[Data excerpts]
+++

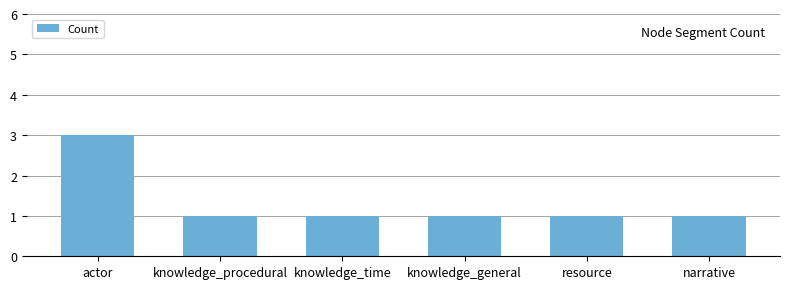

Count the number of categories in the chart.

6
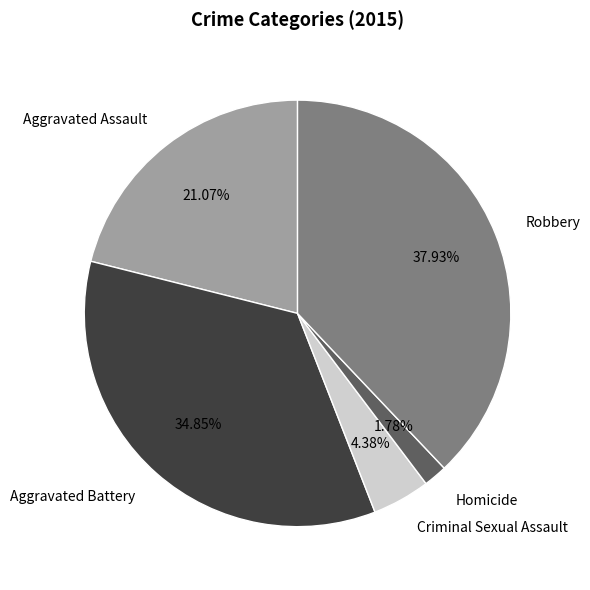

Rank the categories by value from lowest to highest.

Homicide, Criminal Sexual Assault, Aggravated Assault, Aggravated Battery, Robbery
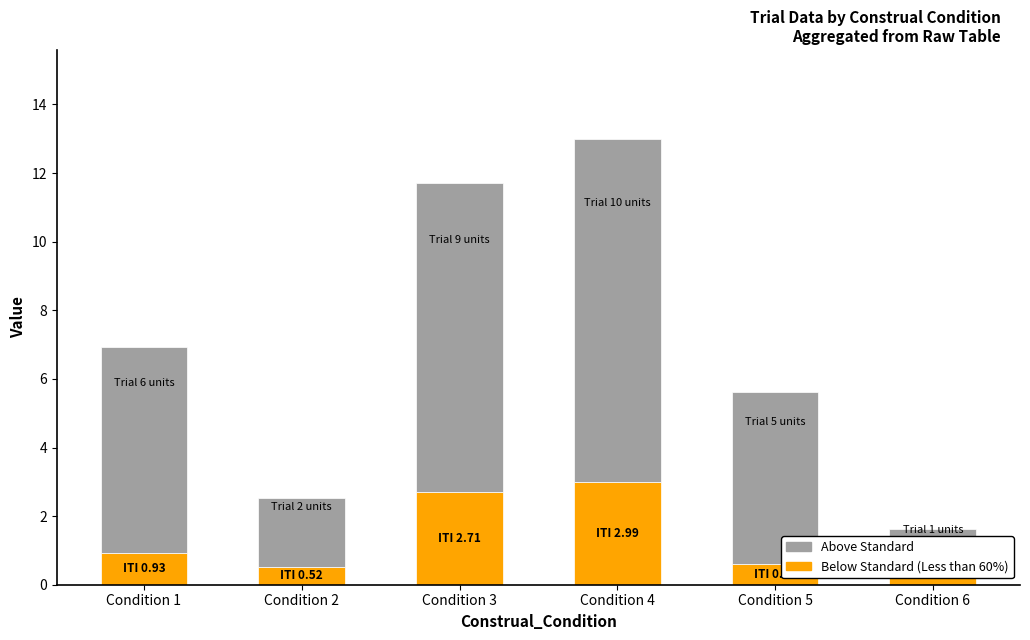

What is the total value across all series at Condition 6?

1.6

+++

* EXERCISE REQUIREMENTS:
Could you copy every line of the rows above word for word, leaving out the pictures?

* ANSWER SECTION:
Count the number of categories in the chart.

6

Rank the categories by value from lowest to highest.

Homicide, Criminal Sexual Assault, Aggravated Assault, Aggravated Battery, Robbery

What is the total value across all series at Condition 6?

1.6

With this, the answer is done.